Question: My college-aged son wants to get a credit card, but can't qualify for one unless I agree to be a co-signer. Is this a good idea to help him build credit?
Answer: This is a question I get frequently from concerned parents. While I commend you for wanting to help your son build good credit, I also have to warn you about the risks involved with co-signing.
This question has become more common since the Credit CARD Act of 2009 went into effect. The CARD Act placed limits on young adults under the age of 21 and this has made it more difficult for young people to qualify for a credit card on their own. For instance, they must be able to show they have enough income to pay back any debt they incur.
When you co-sign for a credit card, this means you are joint account owners with the other individual, which in this case, is your son. As joint account owners, you are both legally responsible for any debt associated with the card.
This is where co-signing becomes a bit of a sticky wicket. I'm sure you'd love to say that your son is mature and can be trusted with a credit card. This may in fact be true, but take an honest look at the situation before you sign on the dotted line. If your son does use the card irresponsibly, it could impact your credit in a negative way.
For instance, if he goes on a shopping spree and runs up the balance on the card, the high utilization ratio could lower your credit score. Likewise, if you use the card irresponsibly, you could damage your son's credit score.

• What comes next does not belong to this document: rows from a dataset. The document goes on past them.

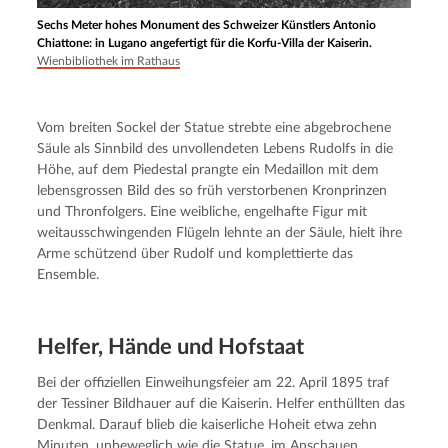
Sechs Meter hohes Monument des Schweizer Künstlers Antonio
Chiattone: in Lugano angefertigt für die Korfu-Villa der Kaiserin.
Wienbibliothek im Rathaus
Vom breiten Sockel der Statue strebte eine abgebrochene 
Säule als Sinnbild des unvollendeten Lebens Rudolfs in die 
Höhe, auf dem Piedestal prangte ein Medaillon mit dem 
lebensgrossen Bild des so früh verstorbenen Kronprinzen 
und Thronfolgers. Eine weibliche, engelhafte Figur mit 
weitausschwingenden Flügeln lehnte an der Säule, hielt ihre 
Arme schützend über Rudolf und komplettierte das 
Ensemble.
Helfer, Hände und Hofstaat
Bei der offiziellen Einweihungsfeier am 22. April 1895 traf 
der Tessiner Bildhauer auf die Kaiserin. Helfer enthüllten das 
Denkmal. Darauf blieb die kaiserliche Hoheit etwa zehn 
Minuten, unbeweglich wie die Statue, im Anschauen 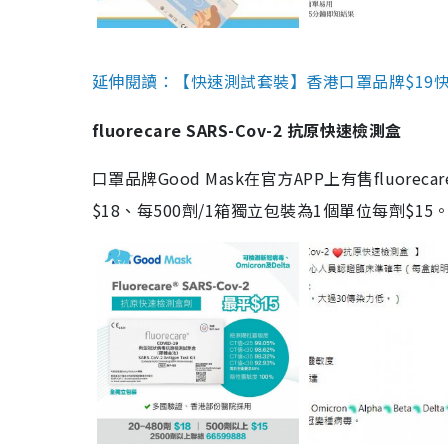
延伸閱讀：【快速測試套裝】香港口罩品牌$19快速
fluorecare SARS-Cov-2 抗原快速檢測盒
口罩品牌Good Mask在官方APP上有售fluorec
$18、每500劑/1箱獨立包裝為1個單位每劑$1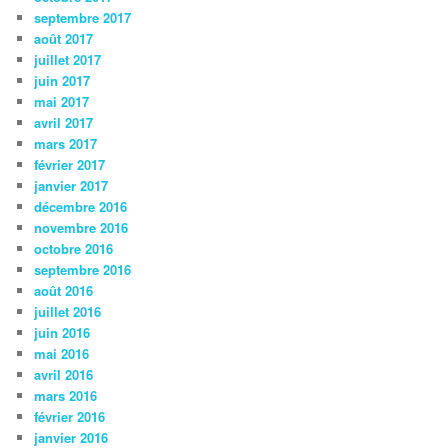
septembre 2017
août 2017
juillet 2017
juin 2017
mai 2017
avril 2017
mars 2017
février 2017
janvier 2017
décembre 2016
novembre 2016
octobre 2016
septembre 2016
août 2016
juillet 2016
juin 2016
mai 2016
avril 2016
mars 2016
février 2016
janvier 2016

It's essential that you both have a heart-to-heart talk about the rules he must abide by. Be very specific about what he can spend money on and how much he can spend per month. It's also a good idea to openly discuss how irresponsible use could have a negative impact on your family relationship.
So basically, be very sure that your son is ready for a credit card before you risk your own credit. Before you proceed, you need to know that not all credit cards will accept a co-signer, so keep that in mind when you and your son start researching credit cards. You can call the issuer and ask if this is allowed.
If you decide that your son isn't quite ready, that's perfectly fine. Another option to consider is a secured credit card, which is easier to qualify for. This requires a small deposit that "secures" the card. The deposit stays in the bank account and your son would receive a credit card that he would use for purchases. The advantage is that it limits the damage that can be done and protects your credit while he builds credit in his own name.
If you haven't spent time with him explaining how credit cards work, then don't start with his own account. Ease him into plastic as an authorized user on one of your credit cards. This doesn't give quite the credit score oomph of having his own account, but it does help, assuming you have excellent credit. And with most credit cards, you'll be able to set spending limits and monitor the account. When it comes to teaching kids about credit, it's much better to proceed slowly and wait until you both feel comfortable.